Buy-Now-Pay-Later culture looms with festive shopping


Praneeta Mahajan
Hamilton, December 12, 2023

It is that time of year again when holiday gifting and celebrations begin.

But it is also when people can easily fall into debt traps as they try to make ends meet in the lead-up to the Christmas and the New Year period.

A recent report by Centrix said credit cards, Buy Now Pay Later (BNPL) and personal loan demand rose in November. Credit demand has a seasonal peak in November in the lead-up to Black Friday sales and the holiday season.

Credit Bureau of New Zealand Managing Director Keith McLaughlin said that the volume of credit enquiries for 2023 is similar to those observed in previous years, despite the cost-of-living crisis seeing households tighten their purse strings in general.

“Unfortunately, there will be a segment of the population that is stretching beyond their means, which in turn could spell trouble in 2024. Alongside increased demand, arrears continue to climb for mortgages, personal and vehicle loans, and credit cards,” he said.

Default risk rises

According to Centrix, the current economic climate impacts small and medium businesses harder than larger corporations, with increased credit defaults recorded year-on-year across most sectors. Traditionally, small businesses often leverage their homes as security to fund their business. We are observing a trend indicating higher levels of mortgage stress reported for sole proprietors compared to non-business owners.

Mr McLaughlin said, “Company liquidations remain high as businesses struggle with the current economic climate, which is impacting retail trade particularly hard at the moment. A trend of small and medium business credit defaults rising year-on-year also points towards challenges for many heading into summer. Business credit defaults, liquidations and closures are always tough. Business owners must get into the habit of credit checking potential customers, business partners and suppliers to ensure they aren’t unknowingly extending funds to entities with bad credit risk.”

Consumer arrears accumulate

Consumer arrears climbed slightly to 11.78% of the credit active population in October (up from 11.70% in September 2023) with the number of people behind on their payments rising month-on-month to 431,000 (up from 427,000).
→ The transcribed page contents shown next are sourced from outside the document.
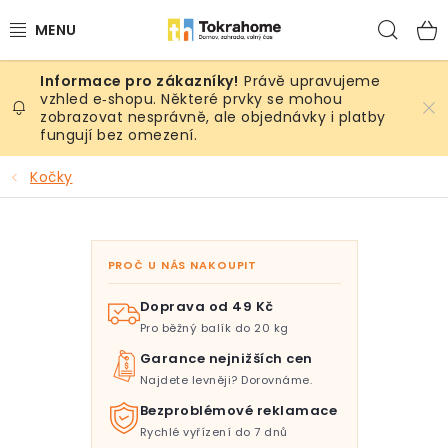
Přejít
Hled
na
obsah
Právě upravujeme
Výrobky
vzhled e‑shopu. Některé prvky se mohou
zobrazovat nesprávně, ale objednávky i platby
fungují bez omezení.
Místnosti
Kočky
Venkovní prostory
Sezóna & Volný čas
PROČ U NÁS NAKOUPIT
Dárkové tipy
Doprava od 49 Kč
Pro běžný balík do 20 kg
Slevy
Garance nejnižších cen
Najdete levněji? Dorovnáme.
Pro mazlíky
Bezproblémové reklamace
Rychlé vyřízení do 7 dnů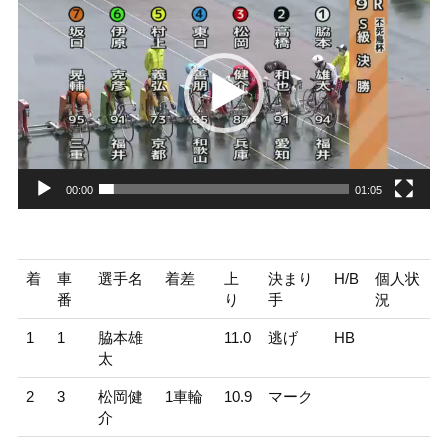
画
プ
レ
ー
ヤ
ー
00:00
01:05
着
車
選手名
着差
上
決まり
H/B
個人状
番
り
手
況
1
1
脇本雄
11.0
逃げ
HB
太
2
3
松岡健
1車輪
10.9
マーク
介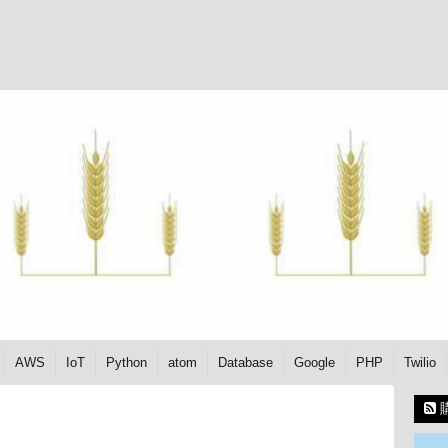
AWS
IoT
Python
atom
Database
Google
PHP
Twilio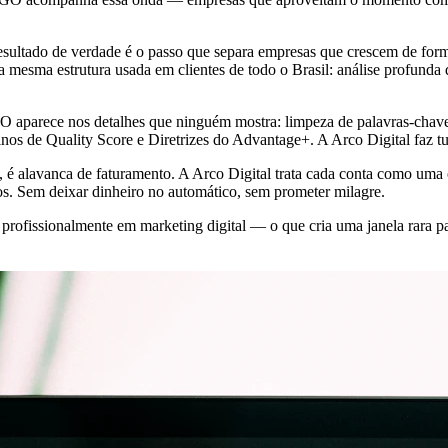
esultado de verdade é o passo que separa empresas que crescem de for
esma estrutura usada em clientes de todo o Brasil: análise profunda 
-GO aparece nos detalhes que ninguém mostra: limpeza de palavras-ch
finos de Quality Score e Diretrizes do Advantage+. A Arco Digital faz t
 é alavanca de faturamento. A Arco Digital trata cada conta como u
os. Sem deixar dinheiro no automático, sem prometer milagre.
ofissionalmente em marketing digital — o que cria uma janela rara par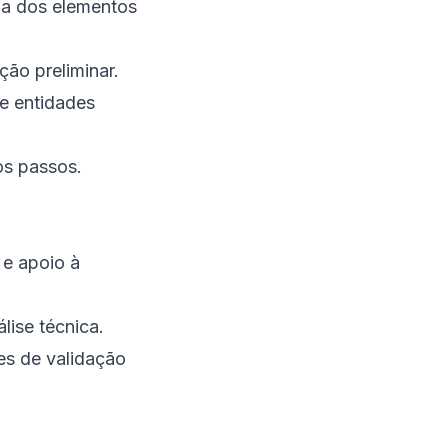
ia dos elementos
ção preliminar.
e entidades
os passos.
 e apoio à
ise técnica.
es de validação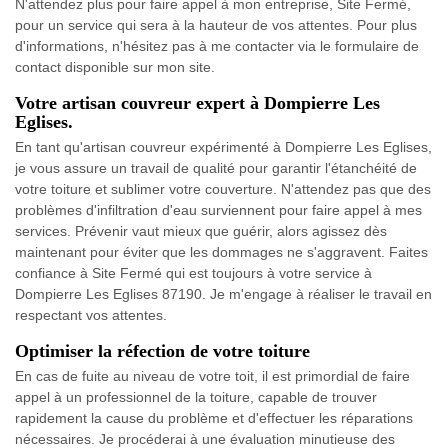
N'attendez plus pour faire appel à mon entreprise, Site Fermé,
pour un service qui sera à la hauteur de vos attentes. Pour plus
d'informations, n'hésitez pas à me contacter via le formulaire de
contact disponible sur mon site.
Votre artisan couvreur expert à Dompierre Les
Eglises.
En tant qu'artisan couvreur expérimenté à Dompierre Les Eglises,
je vous assure un travail de qualité pour garantir l'étanchéité de
votre toiture et sublimer votre couverture. N'attendez pas que des
problèmes d'infiltration d'eau surviennent pour faire appel à mes
services. Prévenir vaut mieux que guérir, alors agissez dès
maintenant pour éviter que les dommages ne s'aggravent. Faites
confiance à Site Fermé qui est toujours à votre service à
Dompierre Les Eglises 87190. Je m'engage à réaliser le travail en
respectant vos attentes.
Optimiser la réfection de votre toiture
En cas de fuite au niveau de votre toit, il est primordial de faire
appel à un professionnel de la toiture, capable de trouver
rapidement la cause du problème et d'effectuer les réparations
nécessaires. Je procéderai à une évaluation minutieuse des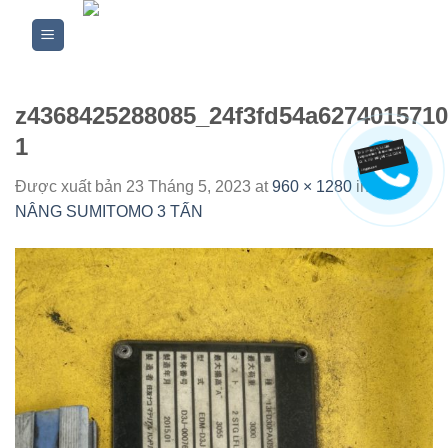
Skip
to
content
z4368425288085_24f3fd54a627401571
1
Được xuất bản
23 Tháng 5, 2023
at
960 × 1280
in
XE
NÂNG SUMITOMO 3 TẤN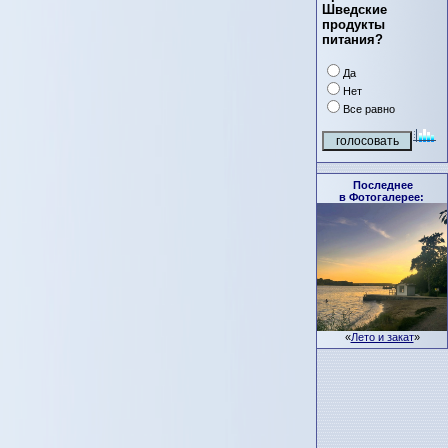
Шведские
продукты
питания?
Да
Нет
Все равно
Последнее
в Фотогалерее:
«
Лето и закат
»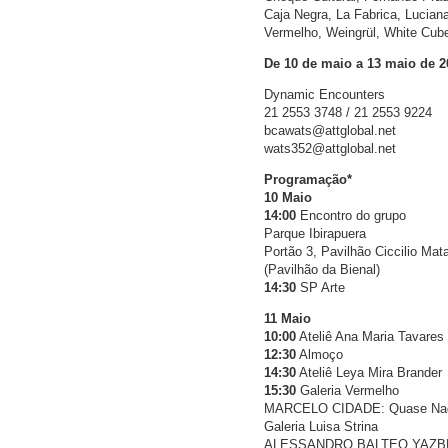
Caja Negra, La Fabrica, Luciana 
Vermelho, Weingrül, White Cube
De 10 de maio a 13 maio de 2
Dynamic Encounters
21 2553 3748 / 21 2553 9224
bcawats@attglobal.net
wats352@attglobal.net
Programação*
10 Maio
14:00
Encontro do grupo
Parque Ibirapuera
Portão 3, Pavilhão Ciccilio Mat
(Pavilhão da Bienal)
14:30
SP Arte
11 Maio
10:00
Ateliê Ana Maria Tavares
12:30
Almoço
14:30
Ateliê Leya Mira Brander
15:30
Galeria Vermelho
MARCELO CIDADE: Quase Na
Galeria Luisa Strina
ALESSANDRO BALTEO YAZBE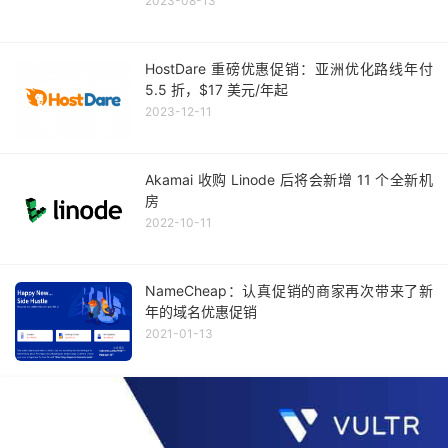
2023-08-13
HostDare 重磅优惠促销：亚洲优化路线年付
5.5 折，$17 美元/年起
2023-12-11
Akamai 收购 Linode 后将会新增 11 个全新机
房
2022-10-11
NameCheap：认真促销的商家再次带来了新
年的域名优惠促销
2021-01-13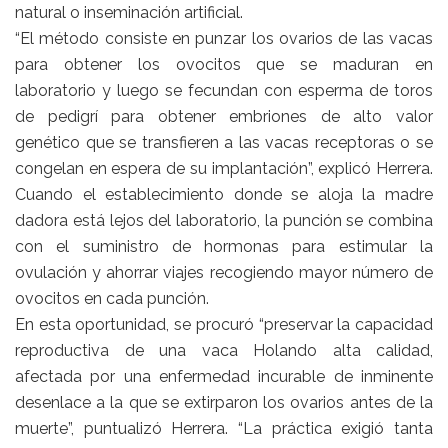
natural o inseminación artificial.
“El método consiste en punzar los ovarios de las vacas
para obtener los ovocitos que se maduran en
laboratorio y luego se fecundan con esperma de toros
de pedigrí para obtener embriones de alto valor
genético que se transfieren a las vacas receptoras o se
congelan en espera de su implantación”, explicó Herrera.
Cuando el establecimiento donde se aloja la madre
dadora está lejos del laboratorio, la punción se combina
con el suministro de hormonas para estimular la
ovulación y ahorrar viajes recogiendo mayor número de
ovocitos en cada punción.
En esta oportunidad, se procuró “preservar la capacidad
reproductiva de una vaca Holando alta calidad,
afectada por una enfermedad incurable de inminente
desenlace a la que se extirparon los ovarios antes de la
muerte”, puntualizó Herrera. “La práctica exigió tanta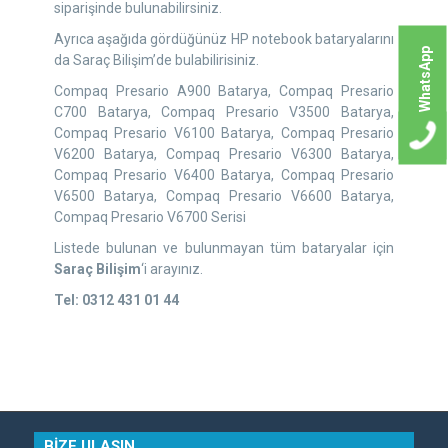
siparişinde bulunabilirsiniz.
Ayrıca aşağıda gördüğünüz HP notebook bataryalarını
WhatsApp
da Saraç Bilişim’de bulabilirisiniz.
Compaq Presario A900 Batarya, Compaq Presario
C700 Batarya, Compaq Presario V3500 Batarya,
Compaq Presario V6100 Batarya, Compaq Presario
V6200 Batarya, Compaq Presario V6300 Batarya,
Compaq Presario V6400 Batarya, Compaq Presario
V6500 Batarya, Compaq Presario V6600 Batarya,
Compaq Presario V6700 Serisi
Listede bulunan ve bulunmayan tüm bataryalar için
Saraç Bilişim
‘i arayınız.
Tel: 0312 431 01 44
BİZE ULAŞIN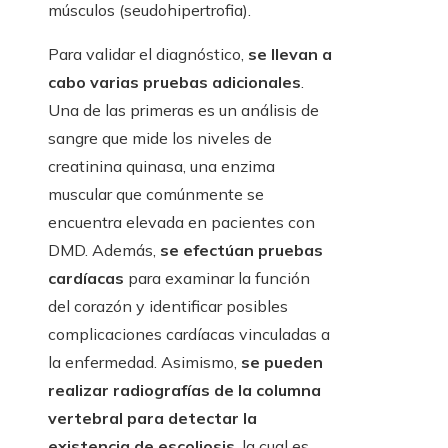
músculos (seudohipertrofia).
Para validar el diagnóstico,
se llevan a
cabo varias pruebas adicionales
.
Una de las primeras es un análisis de
sangre que mide los niveles de
creatinina quinasa, una enzima
muscular que comúnmente se
encuentra elevada en pacientes con
DMD. Además,
se efectúan pruebas
cardíacas
para examinar la función
del corazón y identificar posibles
complicaciones cardíacas vinculadas a
la enfermedad. Asimismo,
se pueden
realizar radiografías de la columna
vertebral para detectar la
existencia de escoliosis
, la cual es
The current arrears level is up 6.1% year-on-year, which is tracking closely to levels seen in 2018 after coming off historic lows during the Covid-19 years.

There are 156,000 consumers currently 30+ days past due. Within this subsection, 103,000 consumers are recorded as 60+ days past due and 83,000 were 90+ days past due.

Mr McLaughlin said, “As always, we encourage anyone who is struggling with meeting their repayment obligations to get in touch with their credit providers to work out a plan for payments moving forward, and potentially seek help with budgeting, there are plenty of free services available such as ‘MoneyTalks.’ Otherwise, this could lead to an individual’s credit score being negatively impacted for years, which could have long-term consequences as they make financial decisions in the future.”

Mortgage arrears challenge

Mortgage delinquencies rose in October 2023, with the proportion of home loans in arrears climbing to 1.29% (up from 1.25% in September 2023). There are 19,200 mortgage accounts past due, up 25% year-on-year. As loans continue to be refinanced with higher interest rates due to the current economic climate, this activity could continue well into 2024. Vehicle loan arrears climbed in October to 5.8% (up 19% year-on-year), and credit card arrears also rose to 4.4% (up 8% year-on-year).

Company liquidation was 36% year-on-year in October 2023 (down from 40% year-on-year in September) as businesses continue to battle the current economic climate.

Notably, liquidations for retail companies were 73% year-on-year as reduced spending continues to hit the pockets of businesses across the country. Both construction (+58%) and property/rental (+31%) have seen liquidations increase year-on-year in October as well.

Additionally, business credit defaults are up 24% year-on-year.

Liquidations for retail companies are up 73% year-on-year as the bite of reduced spending continues to hit the pockets of businesses across the country.

Praneeta Mahajan is an Indian Newslink reporter based in Hamilton.